### Task brief
Output every record word for word.

[Collected data entries]
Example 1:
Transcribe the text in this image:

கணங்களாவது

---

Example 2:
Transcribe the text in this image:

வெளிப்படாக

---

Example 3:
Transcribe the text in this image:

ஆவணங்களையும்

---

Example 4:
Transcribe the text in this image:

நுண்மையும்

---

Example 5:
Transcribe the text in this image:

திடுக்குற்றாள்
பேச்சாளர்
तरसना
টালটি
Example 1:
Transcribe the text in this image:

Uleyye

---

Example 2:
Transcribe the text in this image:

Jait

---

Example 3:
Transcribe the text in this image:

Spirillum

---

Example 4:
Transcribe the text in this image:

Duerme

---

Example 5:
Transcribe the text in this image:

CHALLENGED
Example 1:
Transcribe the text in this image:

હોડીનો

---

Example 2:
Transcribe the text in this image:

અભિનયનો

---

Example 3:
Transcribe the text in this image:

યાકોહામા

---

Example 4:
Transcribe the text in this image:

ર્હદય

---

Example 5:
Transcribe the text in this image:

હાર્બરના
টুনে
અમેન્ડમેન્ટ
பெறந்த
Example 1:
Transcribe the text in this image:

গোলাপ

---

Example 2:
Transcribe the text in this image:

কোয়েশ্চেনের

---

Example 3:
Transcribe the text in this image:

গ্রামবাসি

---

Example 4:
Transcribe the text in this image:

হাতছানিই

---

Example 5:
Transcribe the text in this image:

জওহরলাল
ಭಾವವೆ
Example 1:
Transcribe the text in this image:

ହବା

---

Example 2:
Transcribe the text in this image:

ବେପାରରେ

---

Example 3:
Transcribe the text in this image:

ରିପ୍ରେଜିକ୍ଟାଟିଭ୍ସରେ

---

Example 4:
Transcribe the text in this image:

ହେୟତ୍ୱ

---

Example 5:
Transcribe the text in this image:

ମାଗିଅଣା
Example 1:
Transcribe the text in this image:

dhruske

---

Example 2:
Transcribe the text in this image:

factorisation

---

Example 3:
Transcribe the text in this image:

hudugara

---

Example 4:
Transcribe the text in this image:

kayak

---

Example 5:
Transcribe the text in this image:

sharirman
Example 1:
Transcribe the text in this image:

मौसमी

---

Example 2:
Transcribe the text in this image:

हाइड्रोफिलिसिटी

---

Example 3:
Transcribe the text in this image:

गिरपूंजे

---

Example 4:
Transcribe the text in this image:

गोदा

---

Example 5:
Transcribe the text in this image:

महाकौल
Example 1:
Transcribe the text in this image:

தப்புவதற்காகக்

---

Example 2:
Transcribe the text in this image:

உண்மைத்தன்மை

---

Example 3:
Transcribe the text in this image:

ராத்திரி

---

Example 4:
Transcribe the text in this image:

### Exercise output
Example 1:
Transcribe the text in this image:

கணங்களாவது

---

Example 2:
Transcribe the text in this image:

வெளிப்படாக

---

Example 3:
Transcribe the text in this image:

ஆவணங்களையும்

---

Example 4:
Transcribe the text in this image:

நுண்மையும்

---

Example 5:
Transcribe the text in this image:

திடுக்குற்றாள்
பேச்சாளர்
तरसना
টালটি
Example 1:
Transcribe the text in this image:

Uleyye

---

Example 2:
Transcribe the text in this image:

Jait

---

Example 3:
Transcribe the text in this image:

Spirillum

---

Example 4:
Transcribe the text in this image:

Duerme

---

Example 5:
Transcribe the text in this image:

CHALLENGED
Example 1:
Transcribe the text in this image:

હોડીનો

---

Example 2:
Transcribe the text in this image:

અભિનયનો

---

Example 3:
Transcribe the text in this image:

યાકોહામા

---

Example 4:
Transcribe the text in this image:

ર્હદય

---

Example 5:
Transcribe the text in this image:

હાર્બરના
টুনে
અમેન્ડમેન્ટ
பெறந்த
Example 1:
Transcribe the text in this image:

গোলাপ

---

Example 2:
Transcribe the text in this image:

কোয়েশ্চেনের

---

Example 3:
Transcribe the text in this image:

গ্রামবাসি

---

Example 4:
Transcribe the text in this image:

হাতছানিই

---

Example 5:
Transcribe the text in this image:

জওহরলাল
ಭಾವವೆ
Example 1:
Transcribe the text in this image:

ହବା

---

Example 2:
Transcribe the text in this image:

ବେପାରରେ

---

Example 3:
Transcribe the text in this image:

ରିପ୍ରେଜିକ୍ଟାଟିଭ୍ସରେ

---

Example 4:
Transcribe the text in this image:

ହେୟତ୍ୱ

---

Example 5:
Transcribe the text in this image:

ମାଗିଅଣା
Example 1:
Transcribe the text in this image:

dhruske

---

Example 2:
Transcribe the text in this image:

factorisation

---

Example 3:
Transcribe the text in this image:

hudugara

---

Example 4:
Transcribe the text in this image:

kayak

---

Example 5:
Transcribe the text in this image:

sharirman
Example 1:
Transcribe the text in this image:

मौसमी

---

Example 2:
Transcribe the text in this image:

हाइड्रोफिलिसिटी

---

Example 3:
Transcribe the text in this image:

गिरपूंजे

---

Example 4:
Transcribe the text in this image:

गोदा

---

Example 5:
Transcribe the text in this image:

महाकौल
Example 1:
Transcribe the text in this image:

தப்புவதற்காகக்

---

Example 2:
Transcribe the text in this image:

உண்மைத்தன்மை

---

Example 3:
Transcribe the text in this image:

ராத்திரி

---

Example 4:
Transcribe the text in this image:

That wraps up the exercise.